TASK DESCRIPTION
Your task is to restate the listing word for word without the pictures.

----

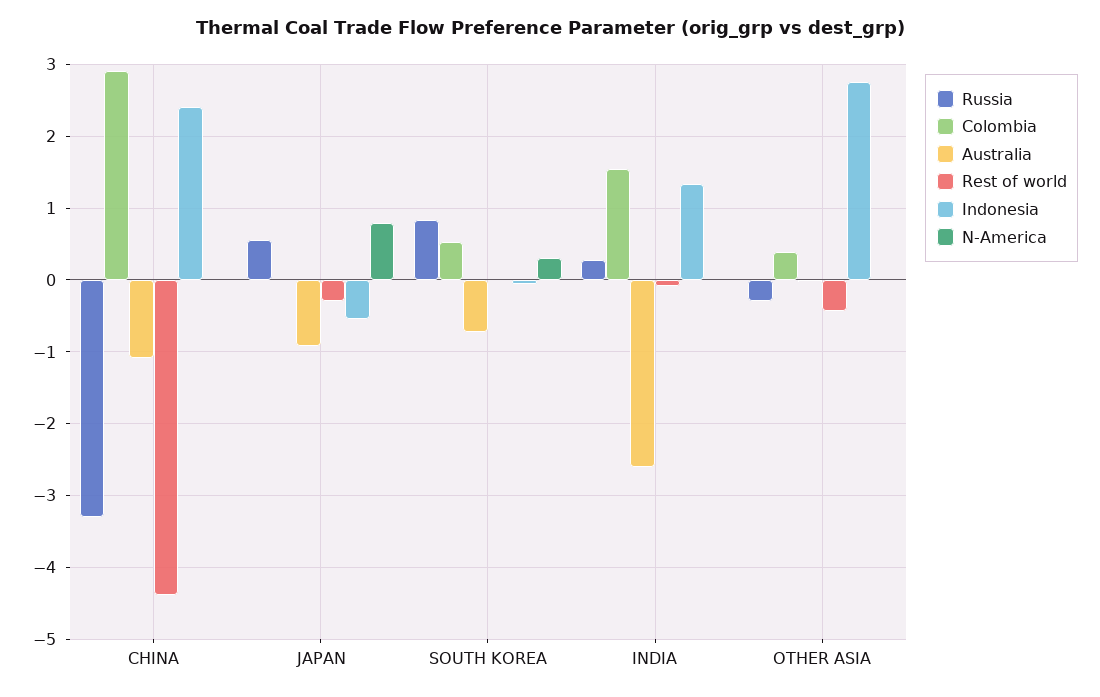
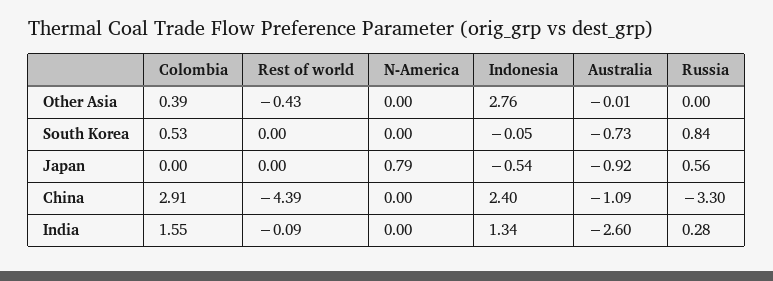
  {
    "Russia": {
      "CHINA": -3.3,
      "JAPAN": 0.56,
      "SOUTH KOREA": 0.84,
      "INDIA": 0.28,
-     "OTHER ASIA": -0.3
+     "OTHER ASIA": 0
    },
    "Colombia": {
      "CHINA": 2.91,
      "JAPAN": 0,
      "SOUTH KOREA": 0.53,
      "INDIA": 1.55,
      "OTHER ASIA": 0.39
    },
    "Australia": {
      "CHINA": -1.09,
      "JAPAN": -0.92,
      "SOUTH KOREA": -0.73,
      "INDIA": -2.6,
      "OTHER ASIA": -0.01
    },
    "Rest of world": {
      "CHINA": -4.39,
-     "JAPAN": -0.3,
+     "JAPAN": 0,
      "SOUTH KOREA": 0,
      "INDIA": -0.09,
      "OTHER ASIA": -0.43
    },
    "Indonesia": {
      "CHINA": 2.4,
      "JAPAN": -0.54,
      "SOUTH KOREA": -0.05,
      "INDIA": 1.34,
      "OTHER ASIA": 2.76
    },
    "N-America": {
      "CHINA": 0,
      "JAPAN": 0.79,
-     "SOUTH KOREA": 0.3,
+     "SOUTH KOREA": 0,
      "INDIA": 0,
      "OTHER ASIA": 0
    }
  }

----

EXERCISE OUTPUT
  {
    "Russia": {
      "CHINA": -3.3,
      "JAPAN": 0.56,
      "SOUTH KOREA": 0.84,
      "INDIA": 0.28,
-     "OTHER ASIA": -0.3
+     "OTHER ASIA": 0
    },
    "Colombia": {
      "CHINA": 2.91,
      "JAPAN": 0,
      "SOUTH KOREA": 0.53,
      "INDIA": 1.55,
      "OTHER ASIA": 0.39
    },
    "Australia": {
      "CHINA": -1.09,
      "JAPAN": -0.92,
      "SOUTH KOREA": -0.73,
      "INDIA": -2.6,
      "OTHER ASIA": -0.01
    },
    "Rest of world": {
      "CHINA": -4.39,
-     "JAPAN": -0.3,
+     "JAPAN": 0,
      "SOUTH KOREA": 0,
      "INDIA": -0.09,
      "OTHER ASIA": -0.43
    },
    "Indonesia": {
      "CHINA": 2.4,
      "JAPAN": -0.54,
      "SOUTH KOREA": -0.05,
      "INDIA": 1.34,
      "OTHER ASIA": 2.76
    },
    "N-America": {
      "CHINA": 0,
      "JAPAN": 0.79,
-     "SOUTH KOREA": 0.3,
+     "SOUTH KOREA": 0,
      "INDIA": 0,
      "OTHER ASIA": 0
    }
  }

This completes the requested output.